Work task:
Your reply should be one number: how many lines of the records below contain the string "dépend".

BEGIN Provided data

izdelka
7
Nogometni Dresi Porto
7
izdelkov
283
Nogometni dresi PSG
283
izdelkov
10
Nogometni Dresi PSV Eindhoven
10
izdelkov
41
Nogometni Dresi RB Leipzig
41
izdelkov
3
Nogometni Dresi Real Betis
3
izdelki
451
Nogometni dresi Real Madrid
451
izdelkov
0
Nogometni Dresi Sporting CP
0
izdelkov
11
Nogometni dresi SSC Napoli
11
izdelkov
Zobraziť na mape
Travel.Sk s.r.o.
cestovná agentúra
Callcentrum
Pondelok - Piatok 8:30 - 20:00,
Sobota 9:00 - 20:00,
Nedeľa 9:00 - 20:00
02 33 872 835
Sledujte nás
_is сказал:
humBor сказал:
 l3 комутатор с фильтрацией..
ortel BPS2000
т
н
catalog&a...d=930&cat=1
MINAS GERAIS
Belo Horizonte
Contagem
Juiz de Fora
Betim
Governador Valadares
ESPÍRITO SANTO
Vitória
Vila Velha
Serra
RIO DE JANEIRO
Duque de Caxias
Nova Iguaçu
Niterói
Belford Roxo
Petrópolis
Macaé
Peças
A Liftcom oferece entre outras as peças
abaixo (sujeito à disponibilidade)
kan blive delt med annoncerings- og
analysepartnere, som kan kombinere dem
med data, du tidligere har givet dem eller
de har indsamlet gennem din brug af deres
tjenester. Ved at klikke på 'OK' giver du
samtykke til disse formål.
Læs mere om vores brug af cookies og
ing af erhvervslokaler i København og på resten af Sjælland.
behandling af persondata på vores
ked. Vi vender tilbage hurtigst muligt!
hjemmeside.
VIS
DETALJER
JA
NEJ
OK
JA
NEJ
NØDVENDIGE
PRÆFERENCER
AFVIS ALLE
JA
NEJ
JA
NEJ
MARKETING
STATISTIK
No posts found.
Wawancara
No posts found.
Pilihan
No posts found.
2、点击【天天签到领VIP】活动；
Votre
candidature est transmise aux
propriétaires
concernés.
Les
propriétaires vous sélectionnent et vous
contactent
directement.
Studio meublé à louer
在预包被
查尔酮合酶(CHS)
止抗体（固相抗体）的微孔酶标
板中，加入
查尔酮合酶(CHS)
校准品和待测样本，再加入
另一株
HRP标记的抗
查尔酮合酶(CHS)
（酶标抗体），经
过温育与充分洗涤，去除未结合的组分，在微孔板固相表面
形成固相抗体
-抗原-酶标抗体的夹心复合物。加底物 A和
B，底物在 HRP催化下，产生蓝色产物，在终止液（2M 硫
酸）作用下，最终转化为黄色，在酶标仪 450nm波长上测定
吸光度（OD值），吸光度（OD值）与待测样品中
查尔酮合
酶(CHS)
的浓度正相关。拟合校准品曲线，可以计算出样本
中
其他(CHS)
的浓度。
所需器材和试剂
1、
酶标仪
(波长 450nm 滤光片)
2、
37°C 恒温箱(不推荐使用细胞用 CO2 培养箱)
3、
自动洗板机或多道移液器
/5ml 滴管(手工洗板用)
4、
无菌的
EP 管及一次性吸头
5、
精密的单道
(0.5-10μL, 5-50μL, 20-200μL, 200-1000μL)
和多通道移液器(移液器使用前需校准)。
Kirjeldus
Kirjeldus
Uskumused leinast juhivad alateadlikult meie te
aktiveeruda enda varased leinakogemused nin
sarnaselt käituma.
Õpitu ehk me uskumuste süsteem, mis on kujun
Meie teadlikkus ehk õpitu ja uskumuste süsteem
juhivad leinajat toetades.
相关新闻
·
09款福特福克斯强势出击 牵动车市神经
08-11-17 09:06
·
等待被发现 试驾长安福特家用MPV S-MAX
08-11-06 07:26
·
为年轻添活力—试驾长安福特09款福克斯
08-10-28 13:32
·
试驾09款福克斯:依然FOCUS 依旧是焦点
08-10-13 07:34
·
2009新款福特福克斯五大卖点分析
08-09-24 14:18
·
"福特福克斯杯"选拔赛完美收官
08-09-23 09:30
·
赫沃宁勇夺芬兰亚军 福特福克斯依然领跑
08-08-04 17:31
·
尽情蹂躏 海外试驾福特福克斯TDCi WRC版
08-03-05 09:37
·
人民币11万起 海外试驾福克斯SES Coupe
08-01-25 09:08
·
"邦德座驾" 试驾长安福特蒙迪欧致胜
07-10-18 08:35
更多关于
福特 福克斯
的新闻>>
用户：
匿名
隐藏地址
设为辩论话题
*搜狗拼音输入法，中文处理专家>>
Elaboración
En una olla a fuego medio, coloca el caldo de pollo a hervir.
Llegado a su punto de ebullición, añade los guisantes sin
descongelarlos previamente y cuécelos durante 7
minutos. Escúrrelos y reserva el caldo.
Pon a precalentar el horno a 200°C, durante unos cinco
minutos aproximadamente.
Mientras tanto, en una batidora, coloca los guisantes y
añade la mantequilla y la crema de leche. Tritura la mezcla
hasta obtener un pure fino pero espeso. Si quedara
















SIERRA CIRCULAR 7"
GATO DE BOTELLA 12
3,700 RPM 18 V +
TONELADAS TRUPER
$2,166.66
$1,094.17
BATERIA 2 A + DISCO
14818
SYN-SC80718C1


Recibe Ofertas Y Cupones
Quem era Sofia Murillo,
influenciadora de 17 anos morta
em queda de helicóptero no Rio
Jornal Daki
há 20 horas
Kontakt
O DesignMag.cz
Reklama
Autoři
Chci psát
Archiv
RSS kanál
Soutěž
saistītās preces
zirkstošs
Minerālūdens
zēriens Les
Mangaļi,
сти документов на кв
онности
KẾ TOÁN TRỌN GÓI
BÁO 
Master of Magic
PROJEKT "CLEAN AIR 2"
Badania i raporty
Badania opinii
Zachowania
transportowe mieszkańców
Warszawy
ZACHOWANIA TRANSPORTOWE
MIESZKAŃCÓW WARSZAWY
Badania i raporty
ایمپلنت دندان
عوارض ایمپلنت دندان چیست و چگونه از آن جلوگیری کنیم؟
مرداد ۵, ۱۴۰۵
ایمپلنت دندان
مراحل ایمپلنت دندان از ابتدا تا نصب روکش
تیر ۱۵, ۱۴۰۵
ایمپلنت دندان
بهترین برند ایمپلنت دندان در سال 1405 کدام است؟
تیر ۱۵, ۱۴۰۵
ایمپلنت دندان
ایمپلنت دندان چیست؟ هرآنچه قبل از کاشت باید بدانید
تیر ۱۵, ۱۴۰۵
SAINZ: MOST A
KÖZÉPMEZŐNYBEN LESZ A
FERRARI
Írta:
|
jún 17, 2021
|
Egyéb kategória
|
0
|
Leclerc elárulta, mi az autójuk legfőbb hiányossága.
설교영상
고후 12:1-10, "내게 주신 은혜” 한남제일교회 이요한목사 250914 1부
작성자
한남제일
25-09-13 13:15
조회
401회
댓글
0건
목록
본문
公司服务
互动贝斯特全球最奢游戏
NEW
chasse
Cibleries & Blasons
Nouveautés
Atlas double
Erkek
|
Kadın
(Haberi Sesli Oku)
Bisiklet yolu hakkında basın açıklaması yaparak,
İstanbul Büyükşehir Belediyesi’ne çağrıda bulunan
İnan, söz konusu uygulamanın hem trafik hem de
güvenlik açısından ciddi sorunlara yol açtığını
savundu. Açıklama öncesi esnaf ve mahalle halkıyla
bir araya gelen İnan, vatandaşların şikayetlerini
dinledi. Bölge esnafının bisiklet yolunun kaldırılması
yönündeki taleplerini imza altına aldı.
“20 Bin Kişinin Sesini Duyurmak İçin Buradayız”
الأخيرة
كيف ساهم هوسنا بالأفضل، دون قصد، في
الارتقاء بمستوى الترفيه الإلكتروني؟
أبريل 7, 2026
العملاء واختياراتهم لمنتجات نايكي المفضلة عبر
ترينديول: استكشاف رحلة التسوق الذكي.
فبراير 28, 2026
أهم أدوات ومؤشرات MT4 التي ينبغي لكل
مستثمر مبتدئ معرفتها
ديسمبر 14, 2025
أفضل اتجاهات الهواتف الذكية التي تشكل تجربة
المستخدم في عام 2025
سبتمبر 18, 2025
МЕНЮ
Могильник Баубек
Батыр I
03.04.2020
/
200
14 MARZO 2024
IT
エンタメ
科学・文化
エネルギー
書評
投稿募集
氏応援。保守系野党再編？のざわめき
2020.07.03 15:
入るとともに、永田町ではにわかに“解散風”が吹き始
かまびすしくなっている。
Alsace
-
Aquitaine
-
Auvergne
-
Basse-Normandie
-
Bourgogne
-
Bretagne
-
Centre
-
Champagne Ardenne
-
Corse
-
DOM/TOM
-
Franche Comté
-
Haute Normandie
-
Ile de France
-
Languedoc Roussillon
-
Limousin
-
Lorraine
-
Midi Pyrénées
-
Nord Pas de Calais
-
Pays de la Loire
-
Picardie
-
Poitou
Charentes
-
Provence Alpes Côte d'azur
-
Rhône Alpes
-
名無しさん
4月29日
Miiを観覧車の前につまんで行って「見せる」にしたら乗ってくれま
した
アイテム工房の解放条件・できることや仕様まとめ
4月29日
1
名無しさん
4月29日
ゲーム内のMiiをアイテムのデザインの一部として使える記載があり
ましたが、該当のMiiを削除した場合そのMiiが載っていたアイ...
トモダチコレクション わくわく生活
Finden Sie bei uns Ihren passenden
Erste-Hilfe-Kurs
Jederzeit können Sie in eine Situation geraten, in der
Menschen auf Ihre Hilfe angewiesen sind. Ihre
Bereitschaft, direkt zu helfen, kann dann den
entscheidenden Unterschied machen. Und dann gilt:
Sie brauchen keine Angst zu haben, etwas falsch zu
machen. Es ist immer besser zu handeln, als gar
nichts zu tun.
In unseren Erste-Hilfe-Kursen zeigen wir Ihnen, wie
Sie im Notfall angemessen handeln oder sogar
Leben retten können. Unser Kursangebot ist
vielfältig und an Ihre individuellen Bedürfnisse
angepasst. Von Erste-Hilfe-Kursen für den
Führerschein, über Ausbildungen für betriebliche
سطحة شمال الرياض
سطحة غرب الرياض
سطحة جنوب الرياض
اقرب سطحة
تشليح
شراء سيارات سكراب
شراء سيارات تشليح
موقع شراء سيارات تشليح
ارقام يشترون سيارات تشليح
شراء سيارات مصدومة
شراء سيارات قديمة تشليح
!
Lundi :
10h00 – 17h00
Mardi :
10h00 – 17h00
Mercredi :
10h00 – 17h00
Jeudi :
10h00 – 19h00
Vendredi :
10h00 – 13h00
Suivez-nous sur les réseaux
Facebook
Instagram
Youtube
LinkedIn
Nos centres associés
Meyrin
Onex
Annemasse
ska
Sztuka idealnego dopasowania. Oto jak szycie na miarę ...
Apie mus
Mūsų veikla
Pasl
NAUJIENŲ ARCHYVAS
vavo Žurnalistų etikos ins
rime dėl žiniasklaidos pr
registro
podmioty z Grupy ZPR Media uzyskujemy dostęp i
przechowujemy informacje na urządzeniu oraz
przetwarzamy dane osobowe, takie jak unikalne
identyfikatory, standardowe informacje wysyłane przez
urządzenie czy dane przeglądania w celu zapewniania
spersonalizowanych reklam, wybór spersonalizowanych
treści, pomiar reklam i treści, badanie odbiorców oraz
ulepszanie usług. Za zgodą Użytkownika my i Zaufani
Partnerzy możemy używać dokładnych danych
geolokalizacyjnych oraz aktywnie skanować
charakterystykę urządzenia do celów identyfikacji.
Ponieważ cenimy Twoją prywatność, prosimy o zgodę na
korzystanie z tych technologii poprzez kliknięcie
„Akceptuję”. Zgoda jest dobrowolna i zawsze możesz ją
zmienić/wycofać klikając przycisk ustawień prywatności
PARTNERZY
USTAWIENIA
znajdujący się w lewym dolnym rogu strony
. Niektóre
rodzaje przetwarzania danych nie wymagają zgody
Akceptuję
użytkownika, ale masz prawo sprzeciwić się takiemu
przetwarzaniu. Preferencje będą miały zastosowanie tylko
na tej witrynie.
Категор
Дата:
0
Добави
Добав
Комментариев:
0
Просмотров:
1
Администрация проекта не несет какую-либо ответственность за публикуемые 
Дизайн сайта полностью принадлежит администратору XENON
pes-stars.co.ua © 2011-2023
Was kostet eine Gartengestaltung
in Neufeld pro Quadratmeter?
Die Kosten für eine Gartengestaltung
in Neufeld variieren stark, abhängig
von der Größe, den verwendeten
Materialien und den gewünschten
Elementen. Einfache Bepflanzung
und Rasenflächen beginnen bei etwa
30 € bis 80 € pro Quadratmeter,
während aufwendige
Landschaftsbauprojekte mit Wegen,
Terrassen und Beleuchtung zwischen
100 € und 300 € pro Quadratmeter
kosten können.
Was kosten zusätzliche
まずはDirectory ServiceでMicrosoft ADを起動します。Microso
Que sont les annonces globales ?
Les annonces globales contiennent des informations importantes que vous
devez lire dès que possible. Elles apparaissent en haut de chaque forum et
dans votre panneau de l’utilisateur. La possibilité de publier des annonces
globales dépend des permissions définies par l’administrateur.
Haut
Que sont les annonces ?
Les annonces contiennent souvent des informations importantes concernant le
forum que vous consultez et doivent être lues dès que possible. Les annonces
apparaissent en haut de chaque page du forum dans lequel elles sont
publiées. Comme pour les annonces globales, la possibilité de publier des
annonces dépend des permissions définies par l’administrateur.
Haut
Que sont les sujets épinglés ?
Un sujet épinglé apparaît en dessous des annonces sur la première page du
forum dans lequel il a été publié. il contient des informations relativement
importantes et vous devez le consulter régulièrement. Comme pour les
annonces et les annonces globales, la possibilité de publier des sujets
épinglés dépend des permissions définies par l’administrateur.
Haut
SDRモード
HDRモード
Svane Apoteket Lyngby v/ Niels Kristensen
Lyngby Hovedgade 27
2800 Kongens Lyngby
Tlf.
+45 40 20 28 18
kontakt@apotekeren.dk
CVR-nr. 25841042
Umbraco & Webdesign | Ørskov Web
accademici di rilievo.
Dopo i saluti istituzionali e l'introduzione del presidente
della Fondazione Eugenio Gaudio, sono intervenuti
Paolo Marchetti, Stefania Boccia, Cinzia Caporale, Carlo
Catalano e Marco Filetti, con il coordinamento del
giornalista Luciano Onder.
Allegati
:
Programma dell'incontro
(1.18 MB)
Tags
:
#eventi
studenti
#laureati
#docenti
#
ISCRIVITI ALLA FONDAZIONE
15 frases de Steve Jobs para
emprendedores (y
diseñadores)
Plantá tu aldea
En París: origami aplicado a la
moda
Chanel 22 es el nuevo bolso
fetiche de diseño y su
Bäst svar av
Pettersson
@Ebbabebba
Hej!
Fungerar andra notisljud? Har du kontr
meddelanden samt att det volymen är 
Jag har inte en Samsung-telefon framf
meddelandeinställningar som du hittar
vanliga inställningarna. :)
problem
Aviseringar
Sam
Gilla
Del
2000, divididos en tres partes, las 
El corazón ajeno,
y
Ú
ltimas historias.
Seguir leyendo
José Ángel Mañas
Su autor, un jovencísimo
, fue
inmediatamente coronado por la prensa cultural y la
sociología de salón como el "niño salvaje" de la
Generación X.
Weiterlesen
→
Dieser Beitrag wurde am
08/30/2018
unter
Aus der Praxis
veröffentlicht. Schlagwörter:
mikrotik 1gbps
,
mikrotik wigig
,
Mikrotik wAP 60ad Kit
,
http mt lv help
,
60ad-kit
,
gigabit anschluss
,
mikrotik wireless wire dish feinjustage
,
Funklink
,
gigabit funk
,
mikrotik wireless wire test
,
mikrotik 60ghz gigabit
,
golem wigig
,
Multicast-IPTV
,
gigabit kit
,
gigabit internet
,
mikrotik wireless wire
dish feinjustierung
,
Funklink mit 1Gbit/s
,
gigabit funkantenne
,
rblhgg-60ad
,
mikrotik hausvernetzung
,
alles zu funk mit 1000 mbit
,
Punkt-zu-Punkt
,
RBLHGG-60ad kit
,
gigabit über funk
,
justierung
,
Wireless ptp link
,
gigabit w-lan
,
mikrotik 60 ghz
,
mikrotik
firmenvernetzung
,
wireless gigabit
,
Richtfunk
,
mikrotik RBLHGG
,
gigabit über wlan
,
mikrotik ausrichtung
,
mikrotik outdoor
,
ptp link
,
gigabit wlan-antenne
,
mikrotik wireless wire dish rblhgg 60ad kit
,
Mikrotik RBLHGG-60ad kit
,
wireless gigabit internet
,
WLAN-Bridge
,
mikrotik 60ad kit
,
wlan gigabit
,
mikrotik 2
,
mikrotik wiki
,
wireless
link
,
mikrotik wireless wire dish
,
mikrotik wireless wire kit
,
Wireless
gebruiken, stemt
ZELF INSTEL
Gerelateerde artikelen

END Provided data

Finished exercise:
3